▶ Source data
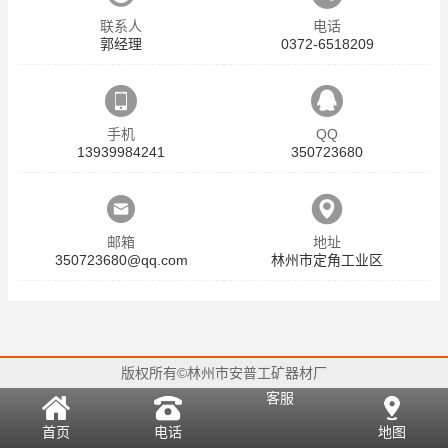
联系人
电话
郭经理
0372-6518209
手机
QQ
13939984241
350723680
邮箱
地址
350723680@qq.com
林州市定角工业区
版权所有©林州市安普工矿器材厂
客服
首页
电话
地图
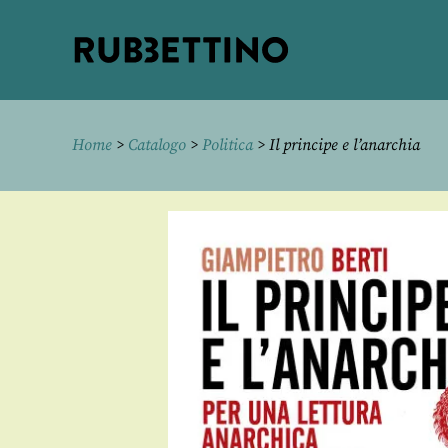
Rubbettino
editore
Home
>
Catalogo
>
Politica
> Il principe e l’anarchia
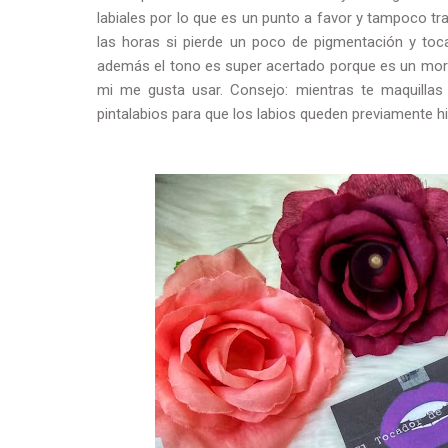
labiales por lo que es un punto a favor y tampoco tra
las horas si pierde un poco de pigmentación y toc
además el tono es super acertado porque es un morad
mi me gusta usar. Consejo: mientras te maquillas 
pintalabios para que los labios queden previamente hi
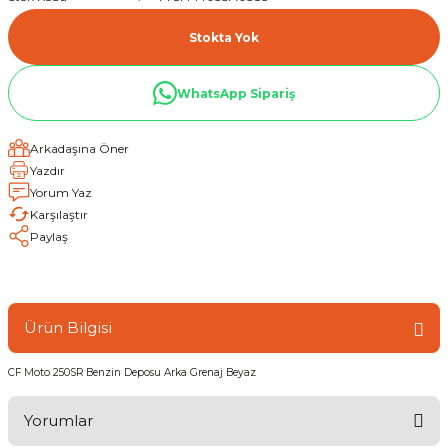
Stokta Yok
WhatsApp Sipariş
Arkadaşına Öner
Yazdır
Yorum Yaz
Karşılaştır
Paylaş
Ürün Bilgisi
CF Moto 250SR Benzin Deposu Arka Grenaj Beyaz
Yorumlar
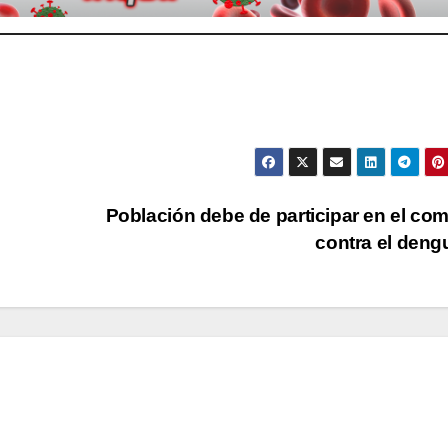
Población debe de participar en el co
contra el den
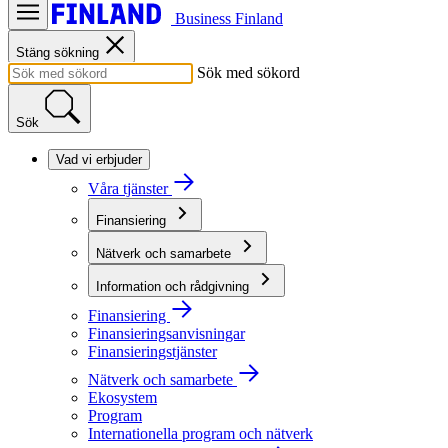
Business Finland
Stäng sökning
Sök med sökord
Sök
Vad vi erbjuder
Våra tjänster
Finansiering
Nätverk och samarbete
Information och rådgivning
Finansiering
Finansieringsanvisningar
Finansieringstjänster
Nätverk och samarbete
Ekosystem
Program
Internationella program och nätverk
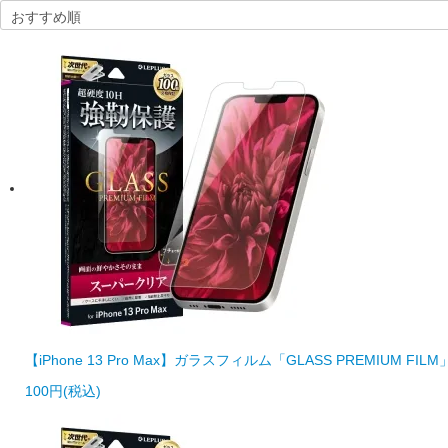
【iPhone 13 Pro Max】ガラスフィルム「GLASS PREMIUM
100円(税込)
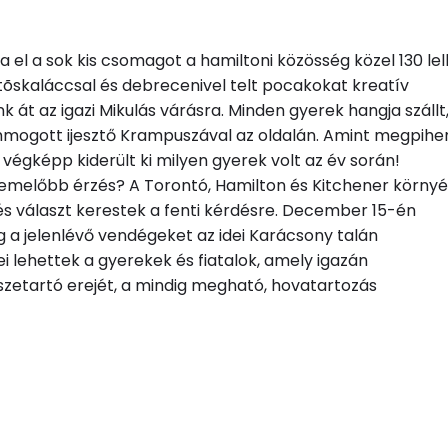
ta el a sok kis csomagot a hamiltoni közösség közel 130 le
tõskaláccsal és debrecenivel telt pocakokat kreatív
át az igazi Mikulás várásra. Minden gyerek hangja szállt
cammogott ijesztő Krampuszával az oldalán. Amint megpihe
 végképp kiderült ki milyen gyerek volt az év során!
elemelőbb érzés? A Torontó, Hamilton és Kitchener környé
és választ kerestek a fenti kérdésre. December 15-én
g a jelenlévő vendégeket az idei Karácsony talán
 lehettek a gyerekek és fiatalok, amely igazán
zetartó erejét, a mindig megható, hovatartozás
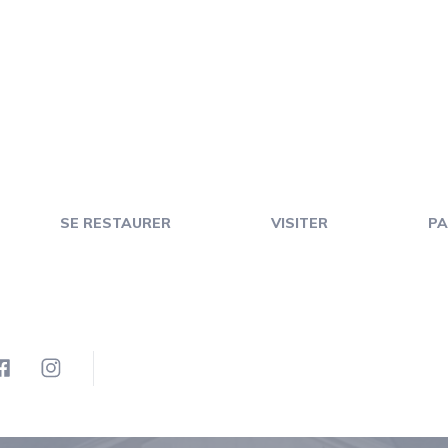
SE RESTAURER
VISITER
PA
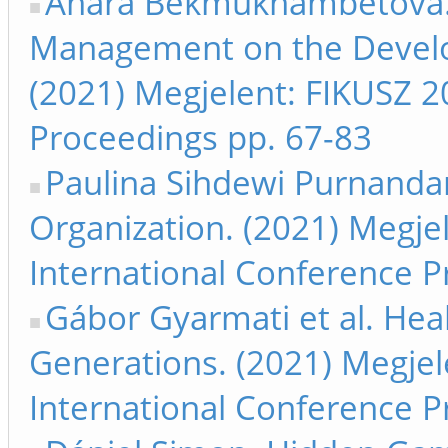
Anara Bekmukhambetova.
Management on the Develo
(2021) Megjelent: FIKUSZ 2
Proceedings pp. 67-83
Paulina Sihdewi Purnandari 
Organization. (2021) Megje
International Conference P
Gábor Gyarmati et al. He
Generations. (2021) Megjel
International Conference P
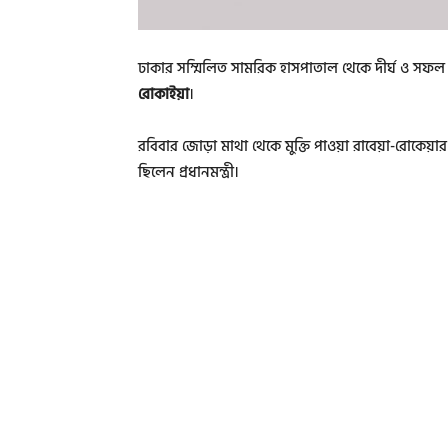
ঢাকার সম্মিলিত সামরিক হাসপাতাল থেকে দীর্ঘ ও সফল
রোকাইয়া
।
রবিবার জোড়া মাথা থেকে মুক্তি পাওয়া রাবেয়া-রোকেয়ার
ছিলেন প্রধানমন্ত্রী।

▶ Your objective
Please reproduce, word for word, every line from the first line of the records above through the line containing "Pro Max】ガラスフィルム「GLASS PREMIUM", and leave out the pictures.

▶ Reply to the exercise
联系人
电话
郭经理
0372-6518209
手机
QQ
13939984241
350723680
邮箱
地址
350723680@qq.com
林州市定角工业区
版权所有©林州市安普工矿器材厂
客服
首页
电话
地图
Rubbettino
editore
Home
>
Catalogo
>
Politica
> Il principe e l’anarchia
labiales por lo que es un punto a favor y tampoco tra
las horas si pierde un poco de pigmentación y toc
además el tono es super acertado porque es un morad
mi me gusta usar. Consejo: mientras te maquillas 
pintalabios para que los labios queden previamente hi
Stokta Yok
WhatsApp Sipariş
Arkadaşına Öner
Yazdır
Yorum Yaz
Karşılaştır
Paylaş
Ürün Bilgisi
CF Moto 250SR Benzin Deposu Arka Grenaj Beyaz
Yorumlar
Población debe de participar en el co
contra el den
Business Finland
Stäng sökning
Sök med sökord
Sök
Vad vi erbjuder
Våra tjänster
Finansiering
Nätverk och samarbete
Information och rådgivning
Finansiering
Finansieringsanvisningar
Finansieringstjänster
Nätverk och samarbete
Ekosystem
Program
Internationella program och nätverk
【iPhone 13 Pro Max】ガラスフィルム「GLASS PREMIUM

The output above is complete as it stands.